And just like clockwork: “What’s your New Year’s resolutions?” This question gets asked at the same time every damn year. I don’t even think people really care about other people’s resolutions, I think it’s a question people reluctantly feel like they have to ask. The question seems to get asked at the weirdest times too. Like, “You will never believe what happened to me this weekend! I almost got killed. By the way, what are your New Year’s resolutions?” I’m sorry, you have my blood pressure through the roof and now you want to switch subject and talk about my resolutions? How about you finish your story before I resolve to cut you out my life!

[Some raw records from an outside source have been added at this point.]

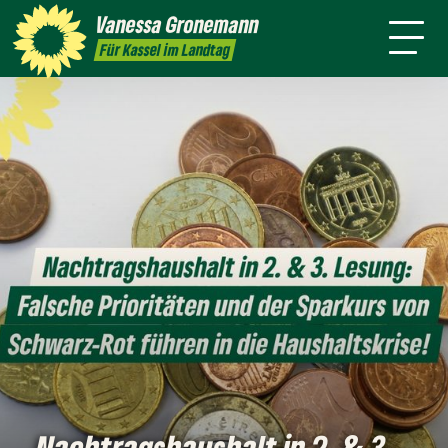
Themen
Vanessa
Gronemann
Kontakt
Mitmachen
Für Kassel im Landtag
Nachtragshaushalt in 2. & 3.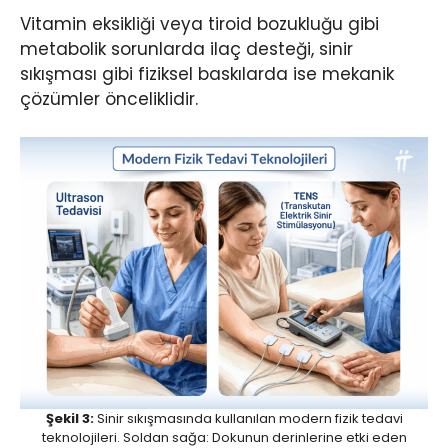
Vitamin eksikliği veya tiroid bozukluğu gibi
metabolik sorunlarda ilaç desteği, sinir
sıkışması gibi fiziksel baskılarda ise mekanik
çözümler önceliklidir.
Şekil 3:
Sinir sıkışmasında kullanılan modern fizik tedavi
teknolojileri. Soldan sağa: Dokunun derinlerine etki eden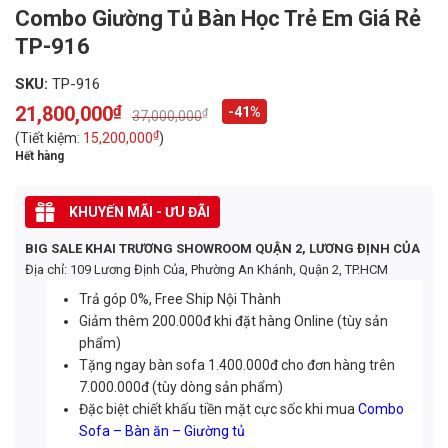
Combo Giường Tủ Bàn Học Trẻ Em Giá Rẻ
TP-916
SKU:
TP-916
21,800,000
₫
-41%
₫
37,000,000
Original
Current
price
price
₫
(Tiết kiệm:
15,200,000
)
was:
is:
Hết hàng
37,000,000₫.
21,800,000₫.
KHUYẾN MÃI - ƯU ĐÃI
BIG SALE KHAI TRƯƠNG SHOWROOM QUẬN 2, LƯƠNG ĐỊNH CỦA
Địa chỉ: 109 Lương Định Của, Phường An Khánh, Quận 2, TP.HCM
Trả góp 0%, Free Ship Nội Thành
Giảm thêm 200.000đ khi đặt hàng Online (tùy sản
phẩm)
Tặng ngay bàn sofa 1.400.000đ cho đơn hàng trên
7.000.000đ (tùy dòng sản phẩm)
Đặc biệt chiết khấu tiền mặt cực sốc khi mua
Combo
Sofa – Bàn ăn – Giường tủ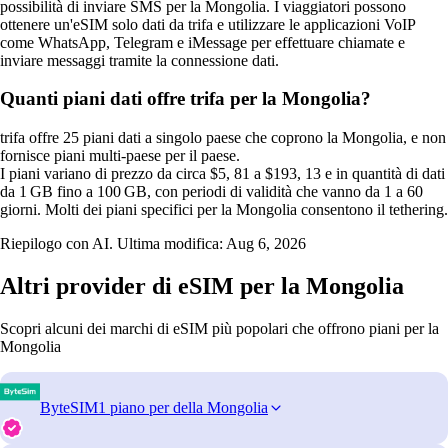
possibilità di inviare SMS per la Mongolia. I viaggiatori possono
ottenere un'eSIM solo dati da trifa e utilizzare le applicazioni VoIP
come WhatsApp, Telegram e iMessage per effettuare chiamate e
inviare messaggi tramite la connessione dati.
Quanti piani dati offre trifa per la Mongolia?
trifa offre 25 piani dati a singolo paese che coprono la Mongolia, e non
fornisce piani multi‑paese per il paese.
I piani variano di prezzo da circa $5, 81 a $193, 13 e in quantità di dati
da 1 GB fino a 100 GB, con periodi di validità che vanno da 1 a 60
giorni. Molti dei piani specifici per la Mongolia consentono il tethering.
Riepilogo con AI. Ultima modifica:
Aug 6, 2026
Altri provider di eSIM per la Mongolia
Scopri alcuni dei marchi di eSIM più popolari che offrono piani per la
Mongolia
ByteSIM
1 piano per della Mongolia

I used to love asking people what their resolutions were going to be and I loved when people asked me. I loved when people asked me because obviously the attention was all on me, but it was also so fun learning about how people wanted to improve themselves and their lives in the New Year (subtle sarcasm there. I usually sit in judgement when people talk about their goals). Until I slowly started to learn that what people were telling me and what I was telling people was all a crock of shit. “I want to lose thirty-five pounds, go horseback riding once a week, learn a new language and read four books a month.” Ok Becky*, you can hardly speak English, your first language, correctly so let’s try to master that first. Thanks.
If I sound like a total cynic towards resolutions, it’s because I am. When I got into meditation a few years ago, I completely changed my way of thinking. Through meditation, I learned to love and accept myself exactly the way I am. Why at the beginning of year do we feel like we need to start completely over? Why do we feel like we must change this and we must change that as if we were total assholes for the entire year prior? Why can’t we be more accepting of ourselves and be content exactly the way we are?

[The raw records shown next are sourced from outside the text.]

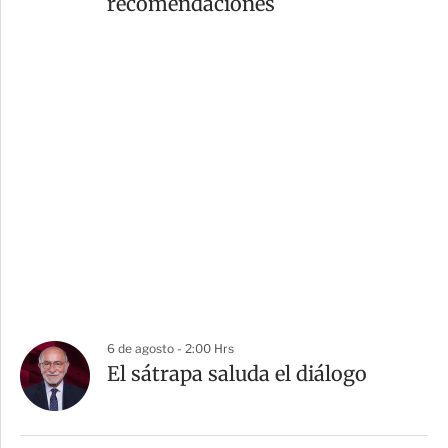
recomendaciones
6 de agosto - 2:00 Hrs
El sátrapa saluda el diálogo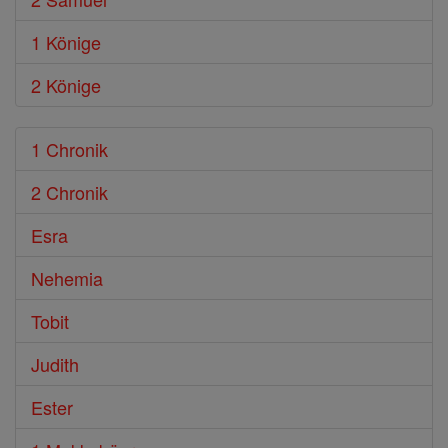
1 Könige
2 Könige
1 Chronik
2 Chronik
Esra
Nehemia
Tobit
Judith
Ester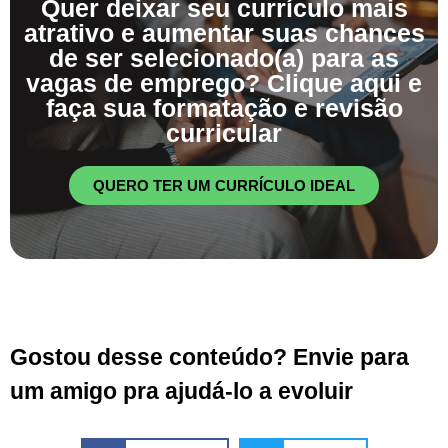
Quer deixar seu currículo mais
atrativo e aumentar suas chances
de ser selecionado(a) para as
vagas de emprego? Clique aqui e
faça sua formatação e revisão
curricular
QUERO TER UM CURRÍCULO IDEAL
Gostou desse conteúdo? Envie para
um amigo pra ajudá-lo a evoluir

So maybe it’s not the concept of resolutions that I am a cynic about, but the usual resolutions that people choose to make. Do we all have areas in our lives that we can and would like to improve upon? Of course, that’s part of growing and evolving.

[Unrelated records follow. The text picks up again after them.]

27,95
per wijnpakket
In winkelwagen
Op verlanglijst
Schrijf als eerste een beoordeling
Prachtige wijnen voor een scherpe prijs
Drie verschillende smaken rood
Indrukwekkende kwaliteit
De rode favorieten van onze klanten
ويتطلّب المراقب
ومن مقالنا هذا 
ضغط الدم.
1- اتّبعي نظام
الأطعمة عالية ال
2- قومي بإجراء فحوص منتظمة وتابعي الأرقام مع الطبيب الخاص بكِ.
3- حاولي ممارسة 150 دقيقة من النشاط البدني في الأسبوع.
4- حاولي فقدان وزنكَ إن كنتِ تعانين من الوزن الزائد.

I think where people get it all wrong is that feeling they were scum of the earth for the past year and they need to change fifty different things about themselves. Personally, I think that’s why resolutions are broken after about a month. Unrealistic goals. Unattainable goals.
I like to take a different approach by reflecting on my life and how far I have come and grown in the past year. What things worked well for me? What things didn’t work and go from there. I find when I go the route of reflection; I am able to set more realistic and attainable goals in the upcoming year.
I challenge you to not be so hard on yourself moving forward. You are doing the best that you can do. Take the time to reflect on not only the bad, but also the good. I bet you will find that in most cases the good outweighed the bad. Instead of making New Year’s resolutions that you feel you are obligated to make (drop twenty pounds, join a basket weaving class, cut back on swearing, blah blah blah bullshit) set some goals that are actually going to work for you.
So what’s my answer to anyone that asks me: “What are your New Year’s resolutions, Sam?” “Shut it, Daniel*.” Only kidding, but not really. My answer is: “I am in a constant state of reflection. I am always growing, learning and evolving. I don’t make resolutions.”
What are your thoughts about making New Year’s resolutions? Do you like to make them or not really? If so, what are some resolutions that you make?
*A totally made up person. If you are a Becky or a Daniel, reading this, and know me personally I apologize if this made you upset. And by “apologize,” I mean stop being so vein and thinking this blog is about you.